On some level, Umar tries to stir up the same emotions that seduced us in Baghbaan - concern for the elderly, respect for parents, attachment to one's roots.
But the makers of Umar forget that Baghbaan had one very important asset that Umar doesn't - Amitabh Bachchan.
To make matters worse, Umar stars three of the most annoying actors in those roles that are meant to arouse those emotions.
Now you can hardly feel any pity or sympathy for Satish Kaushik who hams and overacts like there's no tomorrow, or for Prem Chopra who is so loud and so animated that your temperature rises every time he walks into the frame.
It's only poor Jimmy Shergill who brings some level of sincerity to his role. But even squeaky-clean Jimmy with the big Shah Rukh Khan hangover can't do very much to salvage this dud.
There's a scene in Umar in which the villain tortures Jimmy Shergill by pulling out the nails from his fingers with a pair of pliers.
Believe me, the pain that comes from watching this film can't be any less than the pain poor Jimmy suffers in that scene.

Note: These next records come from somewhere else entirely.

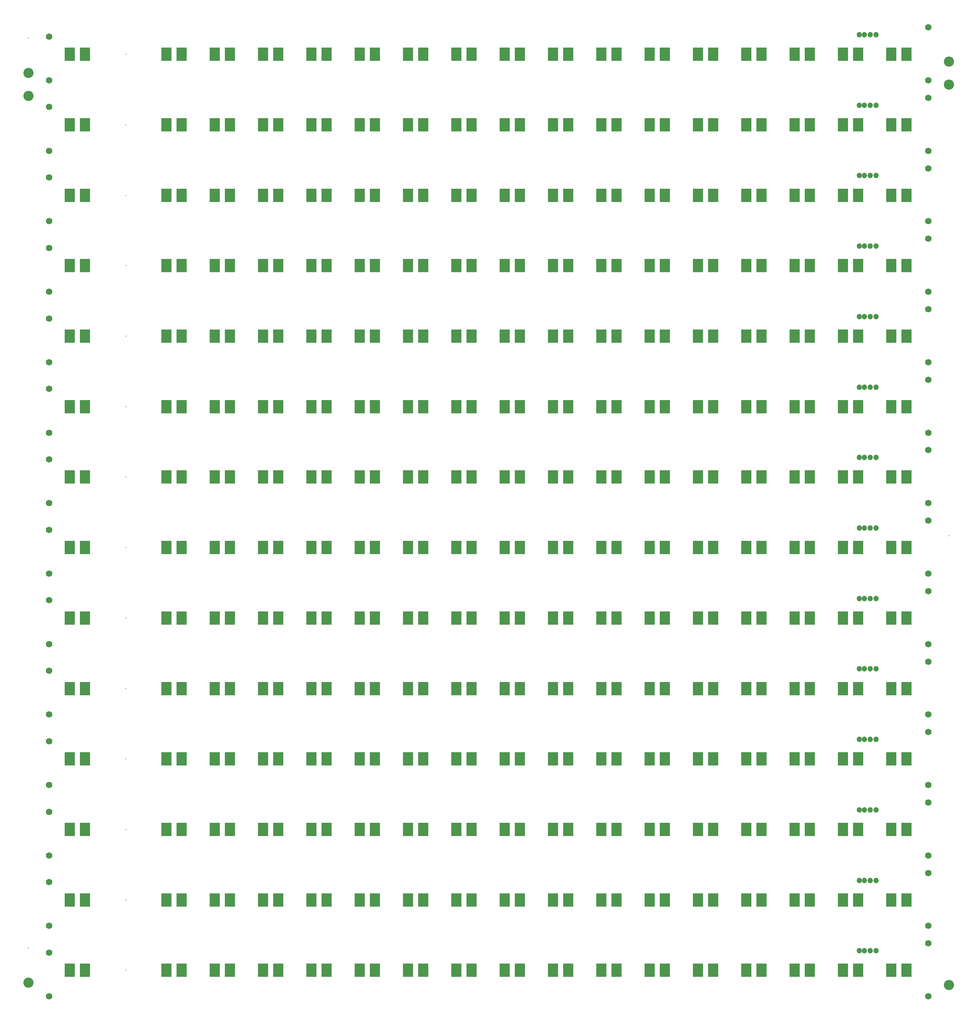
<source format=gbs>
G04 Layer_Color=16711935*
%FSLAX44Y44*%
%MOMM*%
G71*
G01*
G75*
%ADD156C,2.2032*%
%ADD157C,1.4000*%
%ADD168C,0.2032*%
%ADD169C,1.2032*%
%ADD170R,2.2032X3.0032*%
D156*
X25000Y1975000D02*
D03*
Y2025000D02*
D03*
X2025000Y45000D02*
D03*
X25000Y50000D02*
D03*
X2025000Y2000000D02*
D03*
Y2050000D02*
D03*
D157*
X1980000Y20000D02*
D03*
Y135000D02*
D03*
X70000Y115000D02*
D03*
Y20000D02*
D03*
X1980000Y173000D02*
D03*
Y288000D02*
D03*
X70000Y268000D02*
D03*
Y173000D02*
D03*
X1980000Y326000D02*
D03*
Y441000D02*
D03*
X70000Y421000D02*
D03*
Y326000D02*
D03*
X1980000Y479000D02*
D03*
Y594000D02*
D03*
X70000Y574000D02*
D03*
Y479000D02*
D03*
X1980000Y632000D02*
D03*
Y747000D02*
D03*
X70000Y727000D02*
D03*
Y632000D02*
D03*
X1980000Y785000D02*
D03*
Y900000D02*
D03*
X70000Y880000D02*
D03*
Y785000D02*
D03*
X1980000Y938000D02*
D03*
Y1053000D02*
D03*
X70000Y1033000D02*
D03*
Y938000D02*
D03*
X1980000Y1091000D02*
D03*
Y1206000D02*
D03*
X70000Y1186000D02*
D03*
Y1091000D02*
D03*
X1980000Y1244000D02*
D03*
Y1359000D02*
D03*
X70000Y1339000D02*
D03*
Y1244000D02*
D03*
X1980000Y1397000D02*
D03*
Y1512000D02*
D03*
X70000Y1492000D02*
D03*
Y1397000D02*
D03*
X1980000Y1550000D02*
D03*
Y1665000D02*
D03*
X70000Y1645000D02*
D03*
Y1550000D02*
D03*
X1980000Y1703000D02*
D03*
Y1818000D02*
D03*
X70000Y1798000D02*
D03*
Y1703000D02*
D03*
X1980000Y1856000D02*
D03*
Y1971000D02*
D03*
X70000Y1951000D02*
D03*
Y1856000D02*
D03*
X1980000Y2009000D02*
D03*
Y2124000D02*
D03*
X70000Y2104000D02*
D03*
Y2009000D02*
D03*
D168*
X25000Y2100000D02*
D03*
Y125000D02*
D03*
X2025000Y1020000D02*
D03*
X236750Y76500D02*
D03*
Y229500D02*
D03*
Y382500D02*
D03*
Y535500D02*
D03*
Y688500D02*
D03*
Y841500D02*
D03*
Y994500D02*
D03*
Y1147500D02*
D03*
Y1300500D02*
D03*
Y1453500D02*
D03*
Y1606500D02*
D03*
Y1759500D02*
D03*
Y1912500D02*
D03*
Y2065500D02*
D03*
D169*
X1830000Y119000D02*
D03*
X1841000D02*
D03*
X1854000D02*
D03*
X1867000D02*
D03*
X1830000Y272000D02*
D03*
X1841000D02*
D03*
X1854000D02*
D03*
X1867000D02*
D03*
X1830000Y425000D02*
D03*
X1841000D02*
D03*
X1854000D02*
D03*
X1867000D02*
D03*
X1830000Y578000D02*
D03*
X1841000D02*
D03*
X1854000D02*
D03*
X1867000D02*
D03*
X1830000Y731000D02*
D03*
X1841000D02*
D03*
X1854000D02*
D03*
X1867000D02*
D03*
X1830000Y884000D02*
D03*
X1841000D02*
D03*
X1854000D02*
D03*
X1867000D02*
D03*
X1830000Y1037000D02*
D03*
X1841000D02*
D03*
X1854000D02*
D03*
X1867000D02*
D03*
X1830000Y1190000D02*
D03*
X1841000D02*
D03*
X1854000D02*
D03*
X1867000D02*
D03*
X1830000Y1343000D02*
D03*
X1841000D02*
D03*
X1854000D02*
D03*
X1867000D02*
D03*
X1830000Y1496000D02*
D03*
X1841000D02*
D03*
X1854000D02*
D03*
X1867000D02*
D03*
X1830000Y1649000D02*
D03*
X1841000D02*
D03*
X1854000D02*
D03*
X1867000D02*
D03*
X1830000Y1802000D02*
D03*
X1841000D02*
D03*
X1854000D02*
D03*
X1867000D02*
D03*
X1830000Y1955000D02*
D03*
X1841000D02*
D03*
X1854000D02*
D03*
X1867000D02*
D03*
X1830000Y2108000D02*
D03*
X1841000D02*
D03*
X1854000D02*
D03*
X1867000D02*
D03*
D170*
X148010Y76500D02*
D03*
X114990D02*
D03*
X324990D02*
D03*
X358010D02*
D03*
X463010D02*
D03*
X429990D02*
D03*
X534990D02*
D03*
X568010D02*
D03*
X673010Y76500D02*
D03*
X639990D02*
D03*
X744990Y76500D02*
D03*
X778010D02*
D03*
X883010Y76500D02*
D03*
X849990D02*
D03*
X954990Y76500D02*
D03*
X988010D02*
D03*
X1093010D02*
D03*
X1059990D02*
D03*
X1164990D02*
D03*
X1198010D02*
D03*
X1303010D02*
D03*
X1269990D02*
D03*
X1374990D02*
D03*
X1408010D02*
D03*
X1513010Y76500D02*
D03*
X1479990D02*
D03*
X1584990D02*
D03*
X1618010D02*
D03*
X1723010Y76500D02*
D03*
X1689990D02*
D03*
X1794990Y76500D02*
D03*
X1828010D02*
D03*
X1933010Y76500D02*
D03*
X1899990D02*
D03*
X148010Y229500D02*
D03*
X114990D02*
D03*
X324990D02*
D03*
X358010D02*
D03*
X463010D02*
D03*
X429990D02*
D03*
X534990D02*
D03*
X568010D02*
D03*
X673010Y229500D02*
D03*
X639990D02*
D03*
X744990Y229500D02*
D03*
X778010D02*
D03*
X883010Y229500D02*
D03*
X849990D02*
D03*
X954990Y229500D02*
D03*
X988010D02*
D03*
X1093010D02*
D03*
X1059990D02*
D03*
X1164990D02*
D03*
X1198010D02*
D03*
X1303010D02*
D03*
X1269990D02*
D03*
X1374990D02*
D03*
X1408010D02*
D03*
X1513010Y229500D02*
D03*
X1479990D02*
D03*
X1584990D02*
D03*
X1618010D02*
D03*
X1723010Y229500D02*
D03*
X1689990D02*
D03*
X1794990Y229500D02*
D03*
X1828010D02*
D03*
X1933010Y229500D02*
D03*
X1899990D02*
D03*
X148010Y382500D02*
D03*
X114990D02*
D03*
X324990D02*
D03*
X358010D02*
D03*
X463010D02*
D03*
X429990D02*
D03*
X534990D02*
D03*
X568010D02*
D03*
X673010Y382500D02*
D03*
X639990D02*
D03*
X744990Y382500D02*
D03*
X778010D02*
D03*
X883010Y382500D02*
D03*
X849990D02*
D03*
X954990Y382500D02*
D03*
X988010D02*
D03*
X1093010D02*
D03*
X1059990D02*
D03*
X1164990D02*
D03*
X1198010D02*
D03*
X1303010D02*
D03*
X1269990D02*
D03*
X1374990D02*
D03*
X1408010D02*
D03*
X1513010Y382500D02*
D03*
X1479990D02*
D03*
X1584990D02*
D03*
X1618010D02*
D03*
X1723010Y382500D02*
D03*
X1689990D02*
D03*
X1794990Y382500D02*
D03*
X1828010D02*
D03*
X1933010Y382500D02*
D03*
X1899990D02*
D03*
X148010Y535500D02*
D03*
X114990D02*
D03*
X324990D02*
D03*
X358010D02*
D03*
X463010D02*
D03*
X429990D02*
D03*
X534990D02*
D03*
X568010D02*
D03*
X673010Y535500D02*
D03*
X639990D02*
D03*
X744990Y535500D02*
D03*
X778010D02*
D03*
X883010Y535500D02*
D03*
X849990D02*
D03*
X954990Y535500D02*
D03*
X988010D02*
D03*
X1093010D02*
D03*
X1059990D02*
D03*
X1164990D02*
D03*
X1198010D02*
D03*
X1303010D02*
D03*
X1269990D02*
D03*
X1374990D02*
D03*
X1408010D02*
D03*
X1513010Y535500D02*
D03*
X1479990D02*
D03*
X1584990D02*
D03*
X1618010D02*
D03*
X1723010Y535500D02*
D03*
X1689990D02*
D03*
X1794990Y535500D02*
D03*
X1828010D02*
D03*
X1933010Y535500D02*
D03*
X1899990D02*
D03*
X148010Y688500D02*
D03*
X114990D02*
D03*
X324990D02*
D03*
X358010D02*
D03*
X463010D02*
D03*
X429990D02*
D03*
X534990D02*
D03*
X568010D02*
D03*
X673010Y688500D02*
D03*
X639990D02*
D03*
X744990Y688500D02*
D03*
X778010D02*
D03*
X883010Y688500D02*
D03*
X849990D02*
D03*
X954990Y688500D02*
D03*
X988010D02*
D03*
X1093010D02*
D03*
X1059990D02*
D03*
X1164990D02*
D03*
X1198010D02*
D03*
X1303010D02*
D03*
X1269990D02*
D03*
X1374990D02*
D03*
X1408010D02*
D03*
X1513010Y688500D02*
D03*
X1479990D02*
D03*
X1584990D02*
D03*
X1618010D02*
D03*
X1723010Y688500D02*
D03*
X1689990D02*
D03*
X1794990Y688500D02*
D03*
X1828010D02*
D03*
X1933010Y688500D02*
D03*
X1899990D02*
D03*
X148010Y841500D02*
D03*
X114990D02*
D03*
X324990D02*
D03*
X358010D02*
D03*
X463010D02*
D03*
X429990D02*
D03*
X534990D02*
D03*
X568010D02*
D03*
X673010Y841500D02*
D03*
X639990D02*
D03*
X744990Y841500D02*
D03*
X778010D02*
D03*
X883010Y841500D02*
D03*
X849990D02*
D03*
X954990Y841500D02*
D03*
X988010D02*
D03*
X1093010D02*
D03*
X1059990D02*
D03*
X1164990D02*
D03*
X1198010D02*
D03*
X1303010D02*
D03*
X1269990D02*
D03*
X1374990D02*
D03*
X1408010D02*
D03*
X1513010Y841500D02*
D03*
X1479990D02*
D03*
X1584990D02*
D03*
X1618010D02*
D03*
X1723010Y841500D02*
D03*
X1689990D02*
D03*
X1794990Y841500D02*
D03*
X1828010D02*
D03*
X1933010Y841500D02*
D03*
X1899990D02*
D03*
X148010Y994500D02*
D03*
X114990D02*
D03*
X324990D02*
D03*
X358010D02*
D03*
X463010D02*
D03*
X429990D02*
D03*
X534990D02*
D03*
X568010D02*
D03*
X673010Y994500D02*
D03*
X639990D02*
D03*
X744990Y994500D02*
D03*
X778010D02*
D03*
X883010Y994500D02*
D03*
X849990D02*
D03*
X954990Y994500D02*
D03*
X988010D02*
D03*
X1093010D02*
D03*
X1059990D02*
D03*
X1164990D02*
D03*
X1198010D02*
D03*
X1303010D02*
D03*
X1269990D02*
D03*
X1374990D02*
D03*
X1408010D02*
D03*
X1513010Y994500D02*
D03*
X1479990D02*
D03*
X1584990D02*
D03*
X1618010D02*
D03*
X1723010Y994500D02*
D03*
X1689990D02*
D03*
X1794990Y994500D02*
D03*
X1828010D02*
D03*
X1933010Y994500D02*
D03*
X1899990D02*
D03*
X148010Y1147500D02*
D03*
X114990D02*
D03*
X324990D02*
D03*
X358010D02*
D03*
X463010D02*
D03*
X429990D02*
D03*
X534990D02*
D03*
X568010D02*
D03*
X673010Y1147500D02*
D03*
X639990D02*
D03*
X744990Y1147500D02*
D03*
X778010D02*
D03*
X883010Y1147500D02*
D03*
X849990D02*
D03*
X954990Y1147500D02*
D03*
X988010D02*
D03*
X1093010D02*
D03*
X1059990D02*
D03*
X1164990D02*
D03*
X1198010D02*
D03*
X1303010D02*
D03*
X1269990D02*
D03*
X1374990D02*
D03*
X1408010D02*
D03*
X1513010Y1147500D02*
D03*
X1479990D02*
D03*
X1584990D02*
D03*
X1618010D02*
D03*
X1723010Y1147500D02*
D03*
X1689990D02*
D03*
X1794990Y1147500D02*
D03*
X1828010D02*
D03*
X1933010Y1147500D02*
D03*
X1899990D02*
D03*
X148010Y1300500D02*
D03*
X114990D02*
D03*
X324990D02*
D03*
X358010D02*
D03*
X463010D02*
D03*
X429990D02*
D03*
X534990D02*
D03*
X568010D02*
D03*
X673010Y1300500D02*
D03*
X639990D02*
D03*
X744990Y1300500D02*
D03*
X778010D02*
D03*
X883010Y1300500D02*
D03*
X849990D02*
D03*
X954990Y1300500D02*
D03*
X988010D02*
D03*
X1093010D02*
D03*
X1059990D02*
D03*
X1164990D02*
D03*
X1198010D02*
D03*
X1303010D02*
D03*
X1269990D02*
D03*
X1374990D02*
D03*
X1408010D02*
D03*
X1513010Y1300500D02*
D03*
X1479990D02*
D03*
X1584990D02*
D03*
X1618010D02*
D03*
X1723010Y1300500D02*
D03*
X1689990D02*
D03*
X1794990Y1300500D02*
D03*
X1828010D02*
D03*
X1933010Y1300500D02*
D03*
X1899990D02*
D03*
X148010Y1453500D02*
D03*
X114990D02*
D03*
X324990D02*
D03*
X358010D02*
D03*
X463010D02*
D03*
X429990D02*
D03*
X534990D02*
D03*
X568010D02*
D03*
X673010Y1453500D02*
D03*
X639990D02*
D03*
X744990Y1453500D02*
D03*
X778010D02*
D03*
X883010Y1453500D02*
D03*
X849990D02*
D03*
X954990Y1453500D02*
D03*
X988010D02*
D03*
X1093010D02*
D03*
X1059990D02*
D03*
X1164990D02*
D03*
X1198010D02*
D03*
X1303010D02*
D03*
X1269990D02*
D03*
X1374990D02*
D03*
X1408010D02*
D03*
X1513010Y1453500D02*
D03*
X1479990D02*
D03*
X1584990D02*
D03*
X1618010D02*
D03*
X1723010Y1453500D02*
D03*
X1689990D02*
D03*
X1794990Y1453500D02*
D03*
X1828010D02*
D03*
X1933010Y1453500D02*
D03*
X1899990D02*
D03*
X148010Y1606500D02*
D03*
X114990D02*
D03*
X324990D02*
D03*
X358010D02*
D03*
X463010D02*
D03*
X429990D02*
D03*
X534990D02*
D03*
X568010D02*
D03*
X673010Y1606500D02*
D03*
X639990D02*
D03*
X744990Y1606500D02*
D03*
X778010D02*
D03*
X883010Y1606500D02*
D03*
X849990D02*
D03*
X954990Y1606500D02*
D03*
X988010D02*
D03*
X1093010D02*
D03*
X1059990D02*
D03*
X1164990D02*
D03*
X1198010D02*
D03*
X1303010D02*
D03*
X1269990D02*
D03*
X1374990D02*
D03*
X1408010D02*
D03*
X1513010Y1606500D02*
D03*
X1479990D02*
D03*
X1584990D02*
D03*
X1618010D02*
D03*
X1723010Y1606500D02*
D03*
X1689990D02*
D03*
X1794990Y1606500D02*
D03*
X1828010D02*
D03*
X1933010Y1606500D02*
D03*
X1899990D02*
D03*
X148010Y1759500D02*
D03*
X114990D02*
D03*
X324990D02*
D03*
X358010D02*
D03*
X463010D02*
D03*
X429990D02*
D03*
X534990D02*
D03*
X568010D02*
D03*
X673010Y1759500D02*
D03*
X639990D02*
D03*
X744990Y1759500D02*
D03*
X778010D02*
D03*
X883010Y1759500D02*
D03*
X849990D02*
D03*
X954990Y1759500D02*
D03*
X988010D02*
D03*
X1093010D02*
D03*
X1059990D02*
D03*
X1164990D02*
D03*
X1198010D02*
D03*
X1303010D02*
D03*
X1269990D02*
D03*
X1374990D02*
D03*
X1408010D02*
D03*
X1513010Y1759500D02*
D03*
X1479990D02*
D03*
X1584990D02*
D03*
X1618010D02*
D03*
X1723010Y1759500D02*
D03*
X1689990D02*
D03*
X1794990Y1759500D02*
D03*
X1828010D02*
D03*
X1933010Y1759500D02*
D03*
X1899990D02*
D03*
X148010Y1912500D02*
D03*
X114990D02*
D03*
X324990D02*
D03*
X358010D02*
D03*
X463010D02*
D03*
X429990D02*
D03*
X534990D02*
D03*
X568010D02*
D03*
X673010Y1912500D02*
D03*
X639990D02*
D03*
X744990Y1912500D02*
D03*
X778010D02*
D03*
X883010Y1912500D02*
D03*
X849990D02*
D03*
X954990Y1912500D02*
D03*
X988010D02*
D03*
X1093010D02*
D03*
X1059990D02*
D03*
X1164990D02*
D03*
X1198010D02*
D03*
X1303010D02*
D03*
X1269990D02*
D03*
X1374990D02*
D03*
X1408010D02*
D03*
X1513010Y1912500D02*
D03*
X1479990D02*
D03*
X1584990D02*
D03*
X1618010D02*
D03*
X1723010Y1912500D02*
D03*
X1689990D02*
D03*
X1794990Y1912500D02*
D03*
X1828010D02*
D03*
X1933010Y1912500D02*
D03*
X1899990D02*
D03*
X148010Y2065500D02*
D03*
X114990D02*
D03*
X324990D02*
D03*
X358010D02*
D03*
X463010D02*
D03*
X429990D02*
D03*
X534990D02*
D03*
X568010D02*
D03*
X673010Y2065500D02*
D03*
X639990D02*
D03*
X744990Y2065500D02*
D03*
X778010D02*
D03*
X883010Y2065500D02*
D03*
X849990D02*
D03*
X954990Y2065500D02*
D03*
X988010D02*
D03*
X1093010D02*
D03*
X1059990D02*
D03*
X1164990D02*
D03*
X1198010D02*
D03*
X1303010D02*
D03*
X1269990D02*
D03*
X1374990D02*
D03*
X1408010D02*
D03*
X1513010Y2065500D02*
D03*
X1479990D02*
D03*
X1584990D02*
D03*
X1618010D02*
D03*
X1723010Y2065500D02*
D03*
X1689990D02*
D03*
X1794990Y2065500D02*
D03*
X1828010D02*
D03*
X1933010Y2065500D02*
D03*
X1899990D02*
D03*
M02*

</source>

Umar is mind-bogglingly incompetent because it fails in just about every department - the writing is rubbish, the direction is practically non-existent, the background music is so inappropriate it makes you laugh, the ridiculously timed songs slacken the pace of the film, even the acting sucks.
But if, like me, you manage to sit through the entire film despite all the complaining, then there's really only one explanation for it. Some movies are so bad, that they make you laugh.
Then that's one out of five and a big thumbs down for director Karan Razdan's Umar, you'll age during the three hours that it takes to watch this film.